On July 1, the New York-based company launched TerraVerde Capital Partners LLC, a fund of hedge funds designed to take advantage of the various swings unfolding in the green-investing and alternative-energy arena. The fund, which can best be described as fledgling at this point, is expected to allocate assets to about a dozen underlying hedge funds that fit a broad definition of “green,” according to Richard Bookbinder, managing member of the firm.
“We're looking at funds that invest in anything that serves to reduce the carbon footprint,” he said. “Our managers are dedicated to trading companies involved in clean energy and clean technology, and all the strategies are interrelated.”
It is too early to know if investors will jump aboard such an unproved strategy, but Mr. Bookbinder insists that the market is ready, and he added that making money is still the fund's first goal.
“At the end of the day, investors' motivations won't be any different than ours,” he said. “We're both looking for positive returns.”
Mr. Bookbinder might be onto something, said Thomas Orecchio, principal of Modera Wealth Management in Old Tappan, N.J.
“We are getting a lot of requests from clients for this type of thing,” said Mr. Orecchio, whose firm oversees $420 million in assets. “Of course, we would be very cautious about moving into this space, because as long as fossil fuels are inexpensive, there's going to be very little money going into the development of alternative energy.”
Mr. Bookbinder, who spent two years developing the strategy, has identified more than 100 hedge funds that fit TerraVerde's investment profile. In doing that research, he sought input from money managers as well as from politicians, scientists and engineers.
While the underlying funds are not specifically sold as green, they fit the category because they provide exposure to everything from carbon emission credit trading to alternative-energy technology, Mr. Bookbinder said.
Citing public-disclosure restrictions related to hedge funds, he declined to reveal the underlying funds or the amount of money TerraVerde has raised.
The fund has a $1 million minimum-investment requirement and charges a 1% management fee, plus a 10% performance fee.

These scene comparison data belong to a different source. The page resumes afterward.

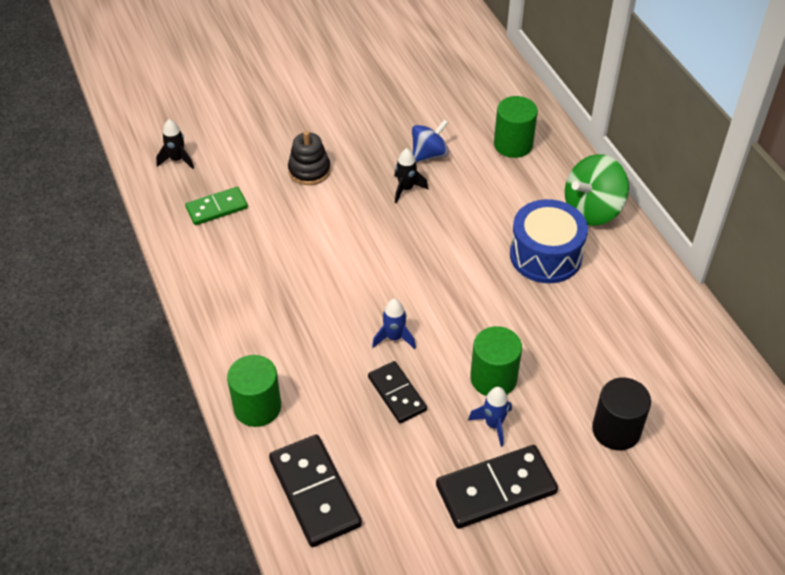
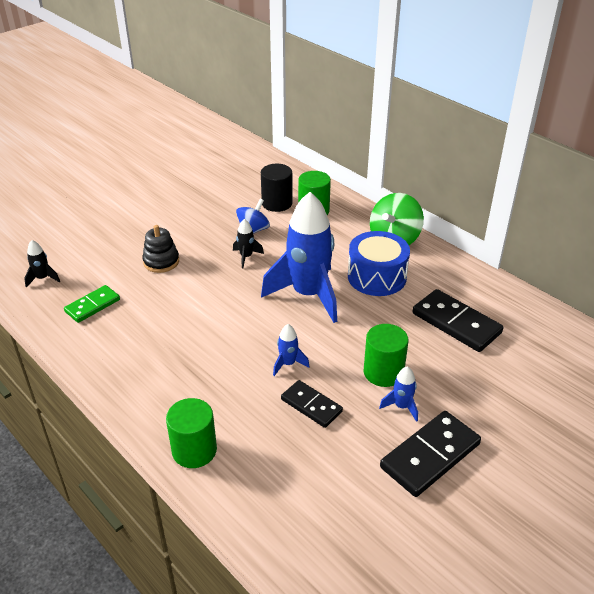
camera: 20 degrees left, 10 degrees down
black domino [269,435,362,547] -> black domino moved to [413,289,503,352]
black cylinder [592,378,651,450] -> black cylinder moved to [261,164,293,212]
none -> blue rocket [261,192,337,323]

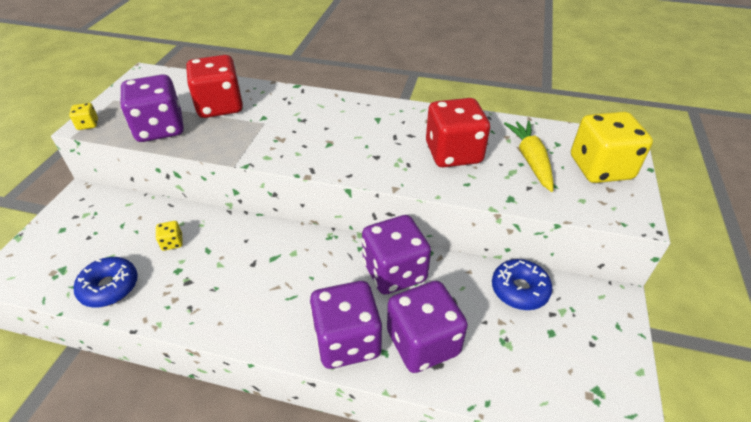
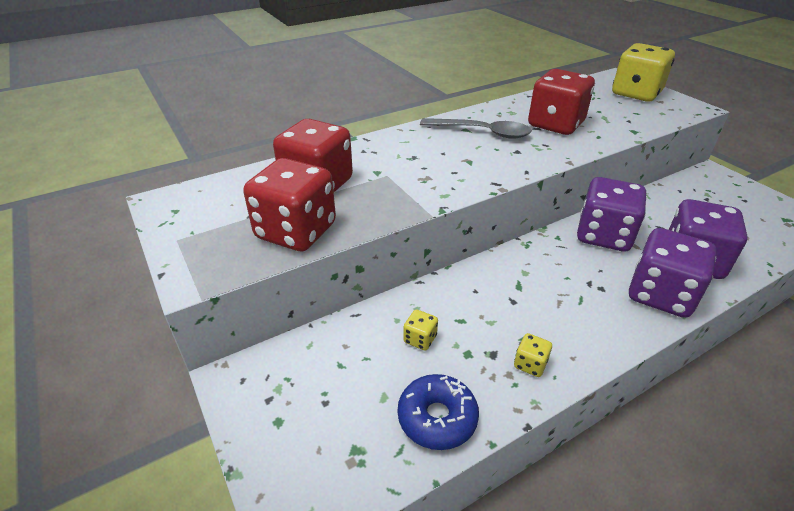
camera: 45 degrees left, 5 degrees down
yellow dice [69,103,98,130] -> yellow dice moved to [514,333,552,377]
purple dice [120,74,184,142] -> red dice [243,158,336,251]
blue donut [492,259,552,310] -> none
yellow carrot [504,121,553,192] -> none
none -> grey spoon [420,118,532,139]

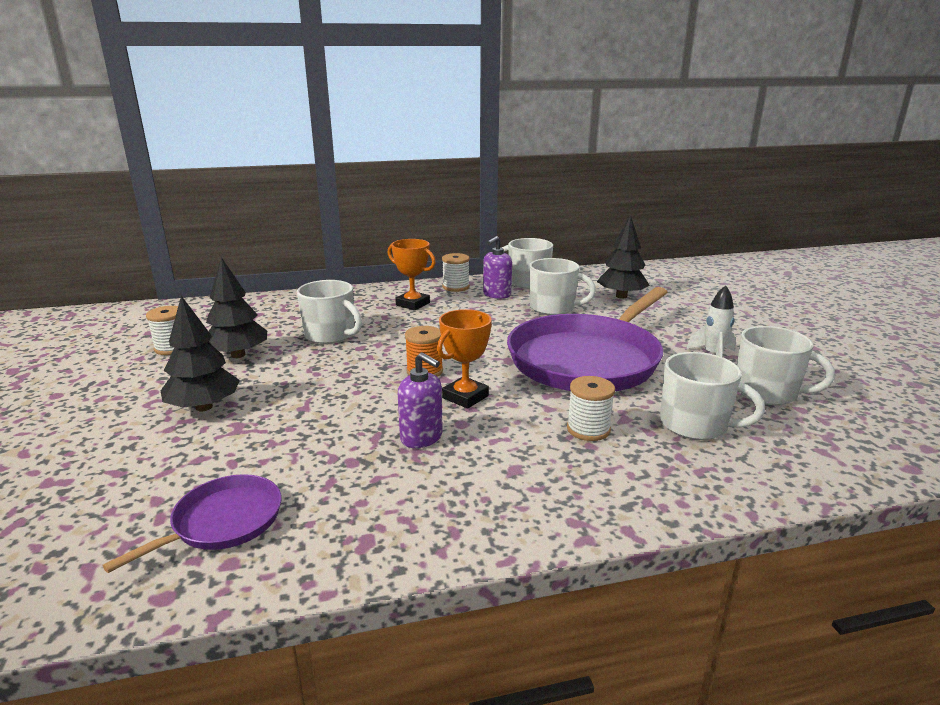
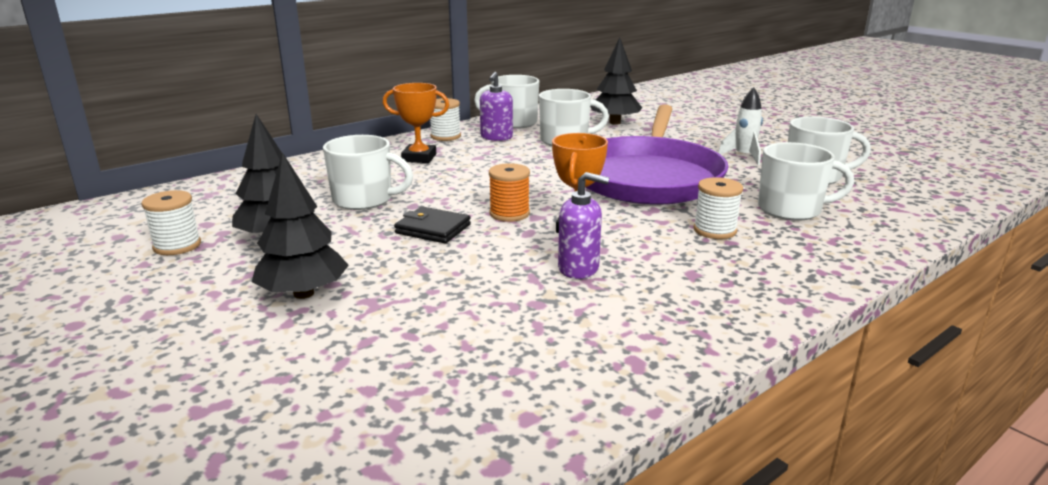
camera: 25 degrees left, 0 degrees up
purple pan [102,474,282,573] -> none
none -> black wallet [394,206,471,243]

While Mr. Bookbinder expects the fund to appeal to investors with a passion for saving the planet, he said his main objective is to generate positive returns.
“I don't wear Birkenstocks, I didn't go to Woodstock, and I don't drive a Prius,” he said. “But as we look at the green space, we see tremendous opportunities.”
But even with a pragmatic approach to the green movement, Mr. Bookbinder isn't completely immune to the tree hugger movement.
“There's a real problem out there, and as the global economy starts to recover, there will be an increase in greenhouse gas emissions,” he said. “Climate change is a real game changer.”
Mr. Bookbinder also supports the controversial cap-and-trade legislation that is designed to limit carbon emissions through taxation.
“We think that's a positive for us because it calls into question what is going on on this planet,” he said. “That's what our strategy is all about.”
Part of that changing game is likely to include a flood of new businesses and industries expanding into the environmental and alternative-energy area.
And as in any developing movement, there will be winners and losers, which is where the investment opportunities reside, Mr. Bookbinder said.
“Short-selling opportunities will exist because many of these green companies are not going to make it, and that's why the opportunity to make money in this space is greater in a hedge fund format than it is in a long-only format,” he said. “We think we're going to find a real benefit by investing in these strategies.”